Body or hand keypoint data
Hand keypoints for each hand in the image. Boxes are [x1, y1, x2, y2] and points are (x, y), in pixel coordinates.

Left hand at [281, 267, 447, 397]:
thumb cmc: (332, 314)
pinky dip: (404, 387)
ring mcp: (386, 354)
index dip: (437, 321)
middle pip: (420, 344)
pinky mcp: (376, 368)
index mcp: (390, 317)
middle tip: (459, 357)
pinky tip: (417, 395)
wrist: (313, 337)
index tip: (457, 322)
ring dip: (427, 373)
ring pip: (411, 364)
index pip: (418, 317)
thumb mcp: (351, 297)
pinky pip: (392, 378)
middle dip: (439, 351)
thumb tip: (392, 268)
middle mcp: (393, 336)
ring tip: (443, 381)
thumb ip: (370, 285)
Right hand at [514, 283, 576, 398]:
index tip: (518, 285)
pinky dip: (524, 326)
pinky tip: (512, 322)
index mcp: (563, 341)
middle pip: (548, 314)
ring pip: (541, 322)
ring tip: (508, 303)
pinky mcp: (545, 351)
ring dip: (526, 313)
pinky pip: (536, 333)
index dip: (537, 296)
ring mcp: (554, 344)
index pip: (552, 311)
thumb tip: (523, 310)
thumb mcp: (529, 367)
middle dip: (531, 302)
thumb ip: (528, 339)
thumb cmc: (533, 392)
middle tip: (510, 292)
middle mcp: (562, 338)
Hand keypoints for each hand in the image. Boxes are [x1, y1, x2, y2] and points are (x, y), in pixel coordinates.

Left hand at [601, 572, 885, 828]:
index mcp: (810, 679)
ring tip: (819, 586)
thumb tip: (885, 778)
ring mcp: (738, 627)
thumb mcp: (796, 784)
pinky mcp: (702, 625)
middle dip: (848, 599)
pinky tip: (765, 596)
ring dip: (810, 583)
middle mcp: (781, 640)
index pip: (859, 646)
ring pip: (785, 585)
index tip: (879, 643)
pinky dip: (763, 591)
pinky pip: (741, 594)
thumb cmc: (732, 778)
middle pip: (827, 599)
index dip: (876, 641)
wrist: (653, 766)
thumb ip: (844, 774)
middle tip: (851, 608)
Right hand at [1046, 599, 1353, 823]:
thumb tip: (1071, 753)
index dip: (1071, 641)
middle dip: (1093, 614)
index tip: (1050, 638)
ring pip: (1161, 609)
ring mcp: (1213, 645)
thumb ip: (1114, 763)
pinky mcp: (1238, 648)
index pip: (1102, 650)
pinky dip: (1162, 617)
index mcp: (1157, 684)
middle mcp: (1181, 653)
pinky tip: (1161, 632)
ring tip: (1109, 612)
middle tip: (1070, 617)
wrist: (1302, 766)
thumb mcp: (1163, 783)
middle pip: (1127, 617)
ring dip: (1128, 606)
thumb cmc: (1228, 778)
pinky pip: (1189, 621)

- Assigned task: All that is wanted is the line with "middle mcp: (1181, 653)" and every later line in the entries, reproduced exactly.

- Solved exercise:
middle mcp: (1181, 653)
pinky tip: (1161, 632)
ring tip: (1109, 612)
middle tip: (1070, 617)
wrist: (1302, 766)
thumb mcp: (1163, 783)
middle pip: (1127, 617)
ring dip: (1128, 606)
thumb cmc: (1228, 778)
pinky pip: (1189, 621)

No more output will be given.